I’m aware that the hip hop culture now says that “Nigga” is a term of endearment and affection. So when a person says, “What’s up my Nigga?” It means he is down with the hip hop culture. In the hip hop world even whites call each other “Niggas.” In the world of hip hop it carries no negative meanings at all; in fact it’s just the opposite.

However, the label Nigga or Nigger is not viewed that way by the rest of the world. It is still a stereotype of a poor ignorant person who can’t read, can't spell, is lazy and performs poorly everywhere except in bed, on the basketball court and the football field.

The Hip Hop culture has helped this generation to internalize a self degrading and negative label. The slave master called us that but he could never get us to believe it and wear it as a badge of pride; especially outside of our racial circles.

The Hip Hop culture has succeeded in doing what the Klan and racists couldn’t do for 300 years. It has convinced our young that it’s a good thing to be a “Nigga.” Many of our youth have accepted the lie.

The late James Baldwin once said, "You can only be destroyed by believing that you really are what the white world calls a nigger.”

When we start believing it and accepting it, we are conquered.

There is a verse in the bible in Romans 8:37 that talks about God’s people overcoming the negatives, having conquered them through his power. The words are, “in all these things we are more than conquerors through him that loved us.”

To see another generation dive into a pool of negative spit and swim in it means that this generation has not become conquerors; it has been conquered.

If the present trend continues, when Jesus returns to begin the rest of eternity he will probably be greeted affectionately by millions of young believers, who will shout with one voice, “What’s up my Nigga?”
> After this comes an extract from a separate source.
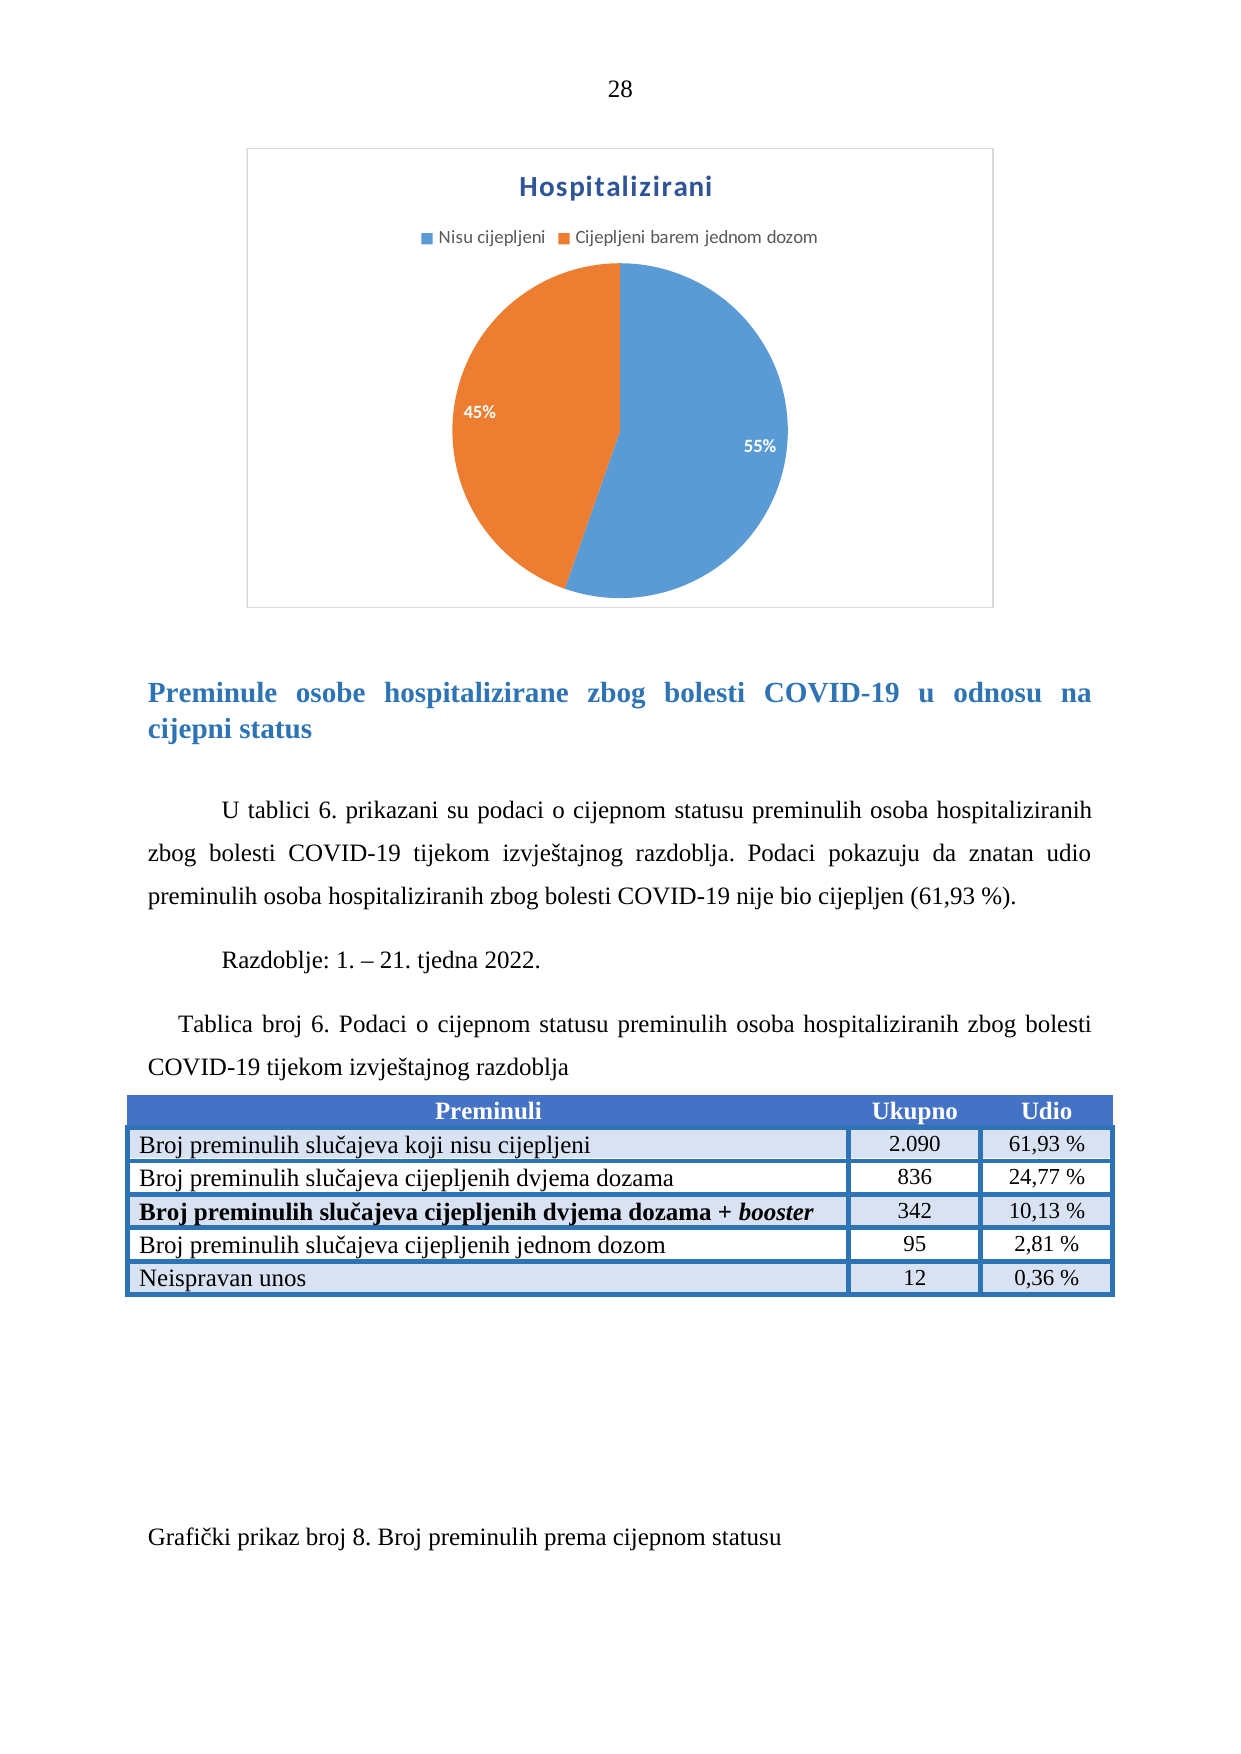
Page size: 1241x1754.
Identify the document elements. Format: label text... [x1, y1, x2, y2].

I wonder how he will respond?

Saturday, August 12, 2006

Who is the Pilot?

I saw a funny commercial today. It was the one where the man goes up in a helicopter only to find that the pilot is still on the ground. He asks the man who is sitting in the cockpit, "You are not the pilot?" and the man answered, "No, but I did spend a night at the Holiday Inn Express."

I rolled over laughing. He actually got in a helicopter and left the real pilot on the ground! Ha Ha Ha! Hee! Hee He!

What's not so funny is that often we often jump into life and leave the pilot on the ground. We do whatever pleases us at the moment and take off with the pilot on the ground screaming at us, warning us!

Sometimes we crash. There have been many near misses.

Who has been your pilot? Your mother? Grandma? Father? Spouse? Have you taken off in your own direction and left them screaming?

Is the person or thing driving your life now ....competent?

And there is God. Often we want to let him drive, but we don't want to go in that direction.. not now. So we take another path.

There is a verse in the pilot's manual (Bible) in Proverbs 3:6. It says, "In all thy ways acknowledge him, and he shall direct thy paths."

That's the bible's way of saying..."Don't leave the pilot on the ground!"